NTSB chair says trains need more image and audio recorders after Ohio derailment

·2 min read
Jacquelyn Martin

WASHINGTON — The head of the National Transportation Safety Board said Wednesday that freight trains should be required to have inward- and outward-facing image and audio recorders in the wake of the East Palestine, Ohio, train derailment.

NTSB Chairwoman Jennifer Homendy testified before the Senate Commerce, Science, and Transportation Committee that the Norfolk Southern train involved in the Feb. 3 derailment had only an inward-facing camera and that the data was overwritten.

"Since the locomotive was put immediately back into service following the accident, the data was overwritten," she said. "That means the recorder only provided about 15 minutes of data before the derailment and five minutes after."

Major derailments of commuter trains near Los Angeles and Philadelphia in the last 20 years led to a law that required Amtrak and commuter railroads to have "crash- and fire-hardened inward- and outward-facing image recorders for locomotives that have a minimum of a 12-hour continuous recording capability," Homendy said.

"Now is the time to expand that requirement to audio and include the Class I freight railroads in that mandate," she added.

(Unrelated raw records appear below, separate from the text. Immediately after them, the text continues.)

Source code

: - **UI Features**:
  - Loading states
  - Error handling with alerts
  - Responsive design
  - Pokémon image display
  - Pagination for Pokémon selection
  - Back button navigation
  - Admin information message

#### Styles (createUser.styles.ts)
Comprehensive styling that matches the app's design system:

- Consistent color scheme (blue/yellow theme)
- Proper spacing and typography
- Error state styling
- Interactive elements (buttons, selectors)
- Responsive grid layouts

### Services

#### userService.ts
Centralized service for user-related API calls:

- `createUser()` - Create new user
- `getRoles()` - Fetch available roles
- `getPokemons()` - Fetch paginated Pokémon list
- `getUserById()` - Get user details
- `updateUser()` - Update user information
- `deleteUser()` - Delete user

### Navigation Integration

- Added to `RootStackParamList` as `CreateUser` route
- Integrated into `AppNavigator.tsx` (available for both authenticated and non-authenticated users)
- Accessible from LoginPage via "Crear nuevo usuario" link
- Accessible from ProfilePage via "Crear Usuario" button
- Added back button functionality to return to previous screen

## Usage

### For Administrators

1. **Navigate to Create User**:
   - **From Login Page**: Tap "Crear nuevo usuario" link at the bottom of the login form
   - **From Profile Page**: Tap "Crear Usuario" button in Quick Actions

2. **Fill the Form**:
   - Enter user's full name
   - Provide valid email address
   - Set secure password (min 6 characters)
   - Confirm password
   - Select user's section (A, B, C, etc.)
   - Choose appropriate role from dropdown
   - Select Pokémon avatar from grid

Homendy said that like voice recorders in airplane cockpits, audio and video recorders in train locomotive cabs "are essential for helping investigators determine the cause of an accident" and to develop recommendations to prevent future derailments.

She also said the agency is committed to conducting an independent, thorough investigation into the East Palestine derailment, which led to a spill of toxic chemicals.

The NTSB's report summarizing its preliminary investigation said the derailment could be traced to an overheated wheel bearing that was 253 degrees hotter than the air temperature.

The agency said officials will continue to focus on the wheelset and bearing, the tank car design, derailment damage and a review of the accident response, including the venting and burning of the chemicals, as well as Norfolk Southern’s inspection practices.